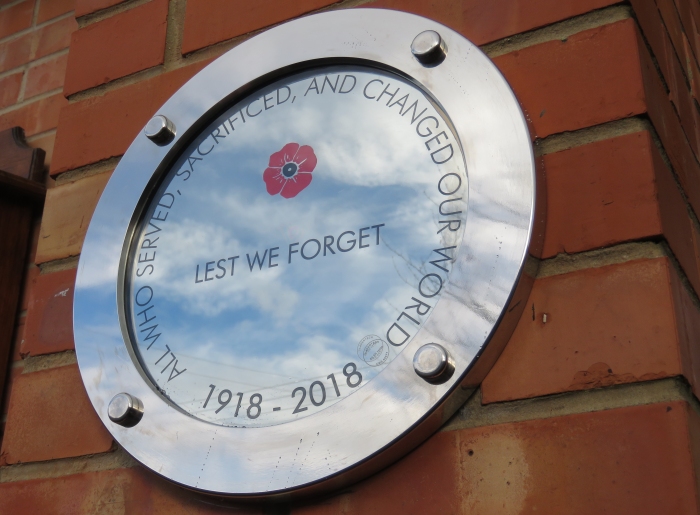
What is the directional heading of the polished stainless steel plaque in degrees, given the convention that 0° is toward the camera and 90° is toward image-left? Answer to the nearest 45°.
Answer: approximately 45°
==
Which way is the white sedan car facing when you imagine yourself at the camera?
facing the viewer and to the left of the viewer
...
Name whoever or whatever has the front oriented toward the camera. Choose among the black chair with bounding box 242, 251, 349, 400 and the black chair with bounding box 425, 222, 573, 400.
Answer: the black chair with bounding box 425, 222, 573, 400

▶ What is needed:
Switch "camera" to "viewer" in the lines starting with the one with "Name whoever or" and going on through the one with "Answer: the black", leaving all else unchanged. Give back only those lines.

▶ Result:
Name whoever or whatever has the front oriented toward the viewer. Choose among the black chair with bounding box 242, 251, 349, 400 and the black chair with bounding box 425, 222, 573, 400.
Answer: the black chair with bounding box 425, 222, 573, 400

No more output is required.